One councillor said he would not vote in favour of third reading of the city’s water and sewer rate bylaw at the next council meeting.
city hall close up stock shot
Thompson City Hall

The April 19 Public Utilities Board order approving new water and wastewater rates first requested by the City of Thompson in November 2020 was the topic of discussion for nearly half of council’s committee of the whole meeting May 2.

The order approved a $100,60 minimum quarterly charge, up about 8.5 per cent from the current $92.76, and combined water and wastewater rates of $5.60 per cubic metre once a customer uses more than 14 cubic metres in a three-month billing period.

The new rates are set to take effect July 1, provided council passes third reading of the water and wastewater rate bylaw. First reading was approved in November 2020 and second reading in March of last year.

Coun.
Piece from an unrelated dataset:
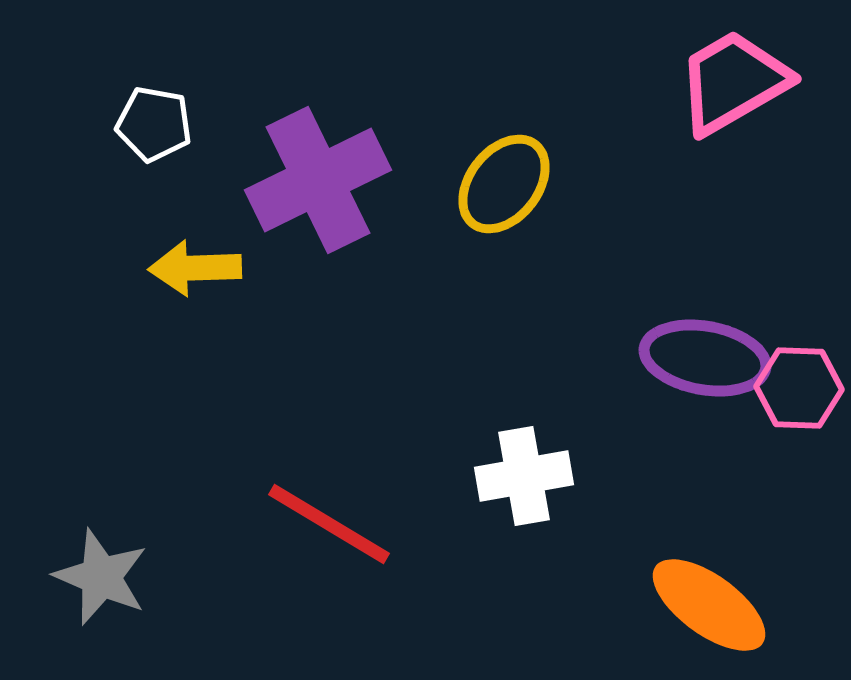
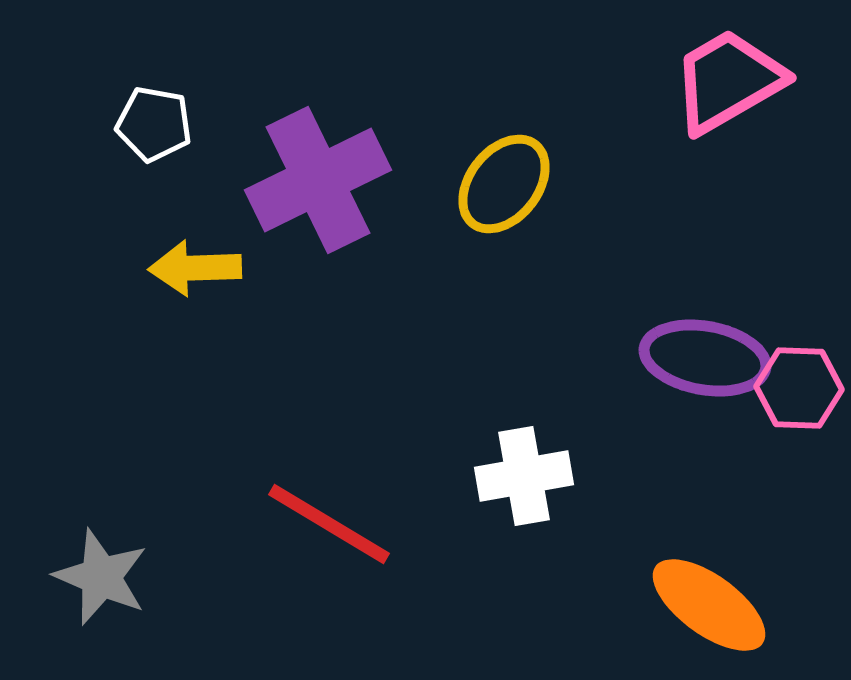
pink trapezoid: moved 5 px left, 1 px up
Duncan Wong, who voted against first and second reading of the rate bylaw, said he believes it’s a bad time for water rates to go up and that the city should try to reduce the cost of treating water that ultimately gets wasted by repairing water breaks more quickly, noting that some may take five or six weeks to be addressed.

"Those kind of things we can look into it to fix it,” said Wong.
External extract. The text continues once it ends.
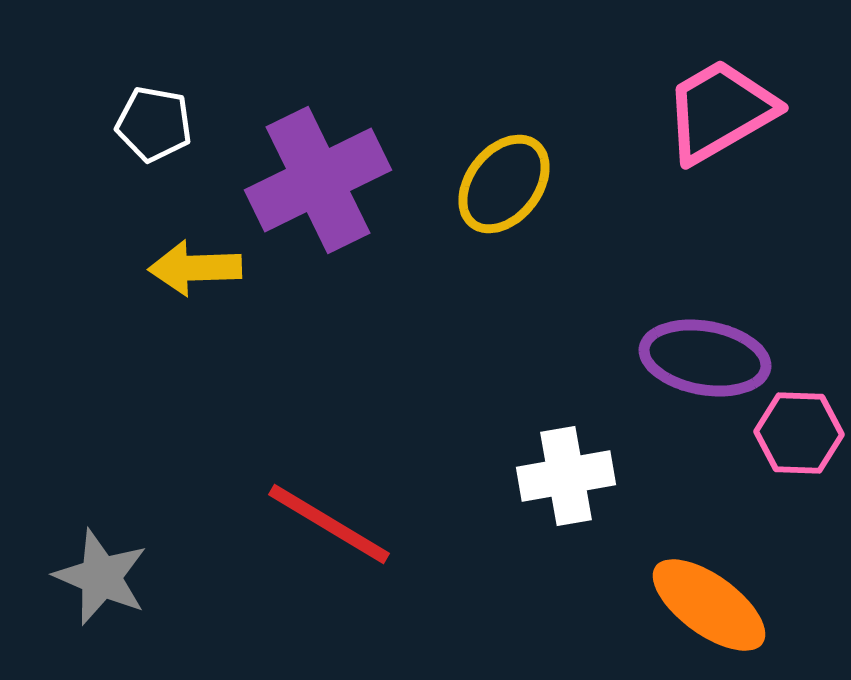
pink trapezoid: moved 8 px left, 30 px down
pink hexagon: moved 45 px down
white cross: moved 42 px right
One fo the other two councillors who voted against second reading, Earl Colbourne, said he would not support third reading.

“We’ve got to stop the rise, the cost to our taxpayers,” Colbourne said.

Provincial laws dictate that water and sewer utilities must pay for their operating and capital spending through the rates they charge and that they are not allowed to plan for a deficit budget.

Money being spent on water and sewer infrastructure over the next five years should eventually lead to fewer water breaks and less money spent treating water that never gets used, said deputy mayor Brian Lundmark.

“Our costs should come down because we’re dealing with newer pipe rather than pipe that was installed in the city in the 1950s and ‘60s,” he said.

The deputy mayor also lamented the long time that elapsed between first and second reading and PUB approval of the rates.

“It’s sad that it took so long to get it that now we’re talking about this like it was a brand new thing,” Lundmark said. “We discussed this at length two years ago.”

Ensuring that that unnecessary utility spending doesn’t occur is the key to stabilizing water rates, said Coun. Les Ellsworth.

“The more the expense goes up … so does the income that you need coming in,” he said.

2020 and 20201 were the first years since Thompsonites started paying for water via metered billing in 2011 that rates did not rise from the previous year. That was because council decided late in 2019 not to submit a new rate study until after the city had taken over the new sewage treatment plant so that it would have a better idea of how much it would cost to operate. To date, the plant has cost more to operate than it should because the city has been paying to have sewage hauled away from the plant because it is having trouble adequately treating all the wastewater produced in the city without disruptions during the treatment cycle.

Third reading of the water rate bylaw is expected to take place at the May 9 council meeting.